How about avoiding the use of credit cards altogether and implementing a more modern payment method such as Google Pay? There are lots of different companies that offer this support, such as Braintree – you can see an example of how they set up payments using JavaScript at https://developers.braintreepayments.com/guides/google-pay/client-side/javascript/v3. The idea here is that if we can implement something (and assuming you have an appropriate account, of course), then it should be easy enough to provide a link to initiating the request to make payment.
This is just a few ideas to get you started – I’m sure you can think of more, but as the lead into this section says, the world really is your oyster! It’s all a matter of thinking where you could use speech capabilities in your site and giving it due consideration as to whether it would really help customers or would just be seen as nothing more than a gimmick that customers would be happy to do without!
The Web Speech API is a simple tool to implement, but is great for making sites more accessible – despite still being in a state of development!

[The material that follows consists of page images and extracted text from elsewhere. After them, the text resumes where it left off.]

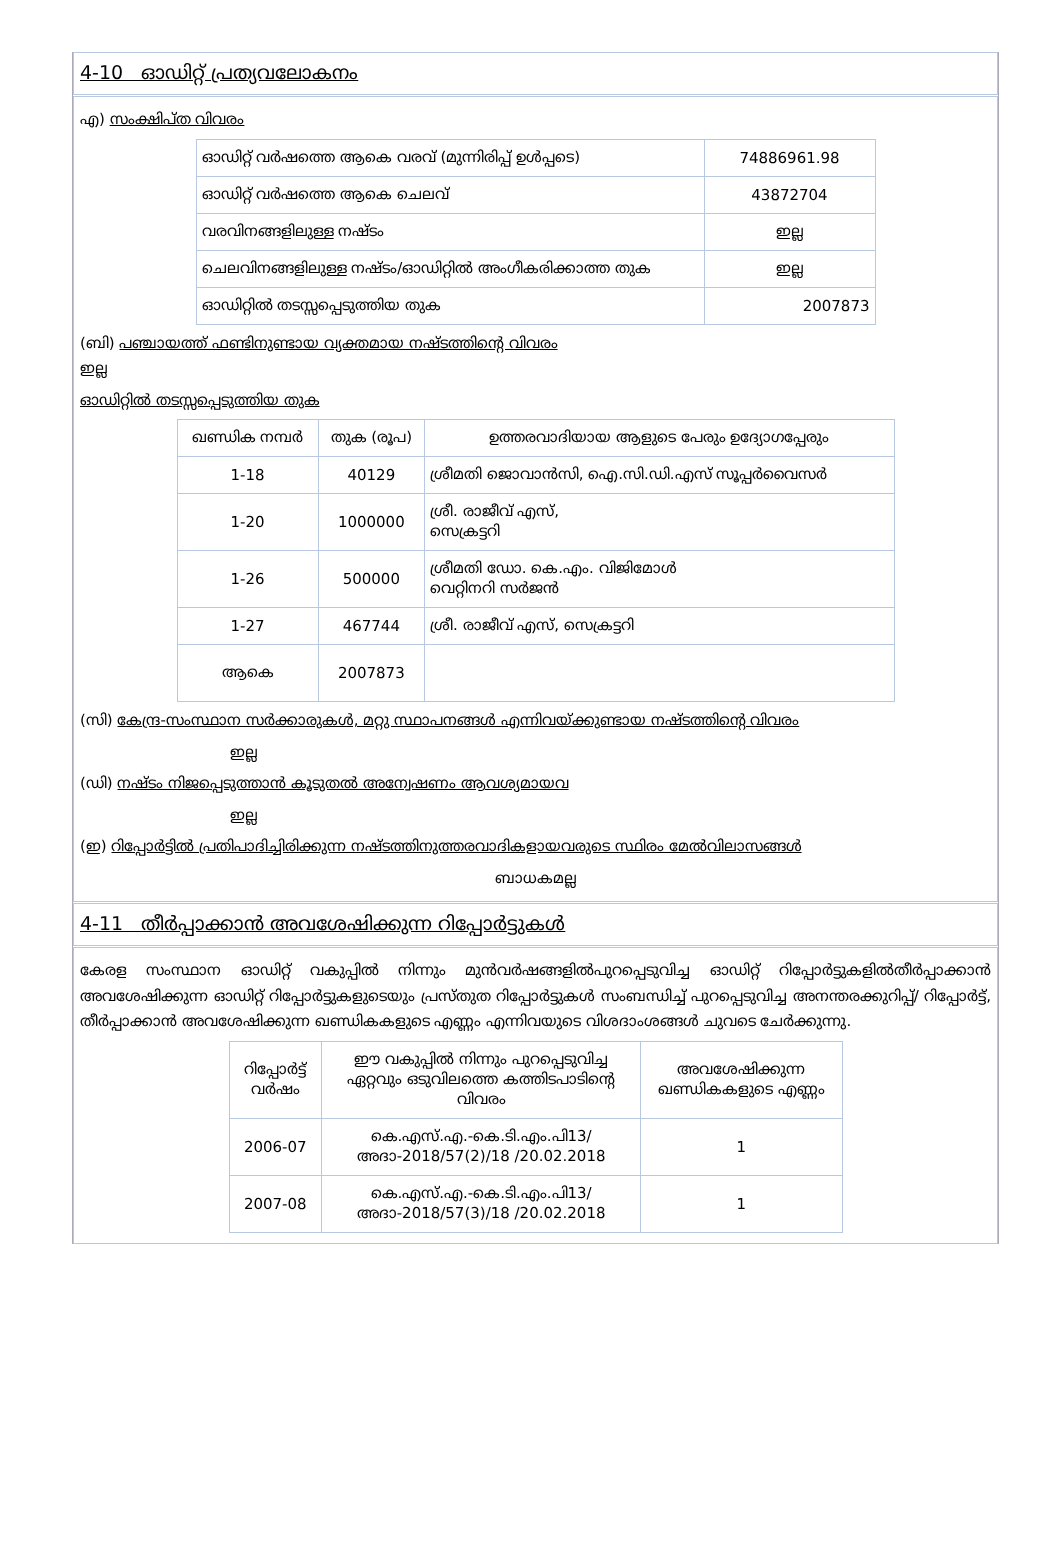4-10 ഓഡിറ്റ് പ്രത്യവലോകനം
എ) സംക്ഷിപ്ത വിവരം
| ഓഡിറ്റ് വർഷത്തെ ആകെ വരവ് (മുന്നിരിപ്പ് ഉൾപ്പടെ) | 74886961.98 |
| ഓഡിറ്റ് വർഷത്തെ ആകെ ചെലവ് | 43872704 |
| വരവിനങ്ങളിലുള്ള നഷ്ടം | ഇല്ല |
| ചെലവിനങ്ങളിലുള്ള നഷ്ടം/ഓഡിറ്റിൽ അംഗീകരിക്കാത്ത തുക | ഇല്ല |
| ഓഡിറ്റിൽ തടസ്സപ്പെടുത്തിയ തുക | 2007873 |
(ബി) പഞ്ചായത്ത് ഫണ്ടിനുണ്ടായ വ്യക്തമായ നഷ്ടത്തിന്റെ വിവരം
ഇല്ല
ഓഡിറ്റിൽ തടസ്സപ്പെടുത്തിയ തുക
| ഖണ്ഡിക നമ്പർ | തുക (രൂപ) | ഉത്തരവാദിയായ ആളുടെ പേരും ഉദ്യോഗപ്പേരും |
| --- | --- | --- |
| 1-18 | 40129 | ശ്രീമതി ജൊവാൻസി, ഐ.സി.ഡി.എസ് സൂപ്പർവൈസർ |
| 1-20 | 1000000 | ശ്രീ. രാജീവ് എസ്, സെക്രട്ടറി |
| 1-26 | 500000 | ശ്രീമതി ഡോ. കെ.എം. വിജിമോൾ വെറ്റിനറി സർജൻ |
| 1-27 | 467744 | ശ്രീ. രാജീവ് എസ്, സെക്രട്ടറി |
| ആകെ | 2007873 | |
(സി) കേന്ദ്ര-സംസ്ഥാന സർക്കാരുകൾ, മറ്റു സ്ഥാപനങ്ങൾ എന്നിവയ്ക്കുണ്ടായ നഷ്ടത്തിന്റെ വിവരം
ഇല്ല
(ഡി) നഷ്ടം നിജപ്പെടുത്താൻ കൂടുതൽ അന്വേഷണം ആവശ്യമായവ
ഇല്ല
(ഇ) റിപ്പോർട്ടിൽ പ്രതിപാദിച്ചിരിക്കുന്ന നഷ്ടത്തിനുത്തരവാദികളായവരുടെ സ്ഥിരം മേൽവിലാസങ്ങൾ
ബാധകമല്ല
4-11 തീർപ്പാക്കാൻ അവശേഷിക്കുന്ന റിപ്പോർട്ടുകൾ
കേരള സംസ്ഥാന ഓഡിറ്റ് വകുപ്പിൽ നിന്നും മുൻവർഷങ്ങളിൽപുറപ്പെടുവിച്ച ഓഡിറ്റ് റിപ്പോർട്ടുകളിൽതീർപ്പാക്കാൻ അവശേഷിക്കുന്ന ഓഡിറ്റ് റിപ്പോർട്ടുകളുടെയും പ്രസ്തുത റിപ്പോർട്ടുകൾ സംബന്ധിച്ച് പുറപ്പെടുവിച്ച അനന്തരക്കുറിപ്പ്/ റിപ്പോർട്ട്, തീർപ്പാക്കാൻ അവശേഷിക്കുന്ന ഖണ്ഡികകളുടെ എണ്ണം എന്നിവയുടെ വിശദാംശങ്ങൾ ചുവടെ ചേർക്കുന്നു.
| റിപ്പോർട്ട് വർഷം | ഈ വകുപ്പിൽ നിന്നും പുറപ്പെടുവിച്ച ഏറ്റവും ഒടുവിലത്തെ കത്തിടപാടിന്റെ വിവരം | അവശേഷിക്കുന്ന ഖണ്ഡികകളുടെ എണ്ണം |
| --- | --- | --- |
| 2006-07 | കെ.എസ്.എ.-കെ.ടി.എം.പി13/ അദാ-2018/57(2)/18 /20.02.2018 | 1 |
| 2007-08 | കെ.എസ്.എ.-കെ.ടി.എം.പി13/ അദാ-2018/57(3)/18 /20.02.2018 | 1 |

Over the course of this chapter, we’ve explored how to use it in a basic shopping cart and checkout process; let’s review what we have learned.
We kicked off by introducing the chapter and setting the scene. We then went through what would be included in the scope of this chapter, before covering off the tools we would use to architect our final solution. At the same time, we talked briefly about setting expectations, inasmuch as we wouldn’t be able to cover every part of the purchase process and would focus on the core element in this chapter.
Next up, we delved into adding the code that would make our speech capability tick; we explored the changes needed to modify our markup, before adding in the script for our demo. We then moved onto exploring an alternative checkout process using the relatively new Payment Request API, to see how this might affect our use of speech in our demo.
We then rounded out the chapter with a look at some of the pitfalls we need to be aware of, when using the Speech APIs in the context of the checkout process, before exploring some of the avenues we could follow to help extend and expand our demo for production use.
Phew! We’ve come to the end of the book. What a journey! I hope you’ve enjoyed working through the projects within as much as I have writing this book and that you’ve now gained a greater understanding of how to use the Speech APIs within your future projects.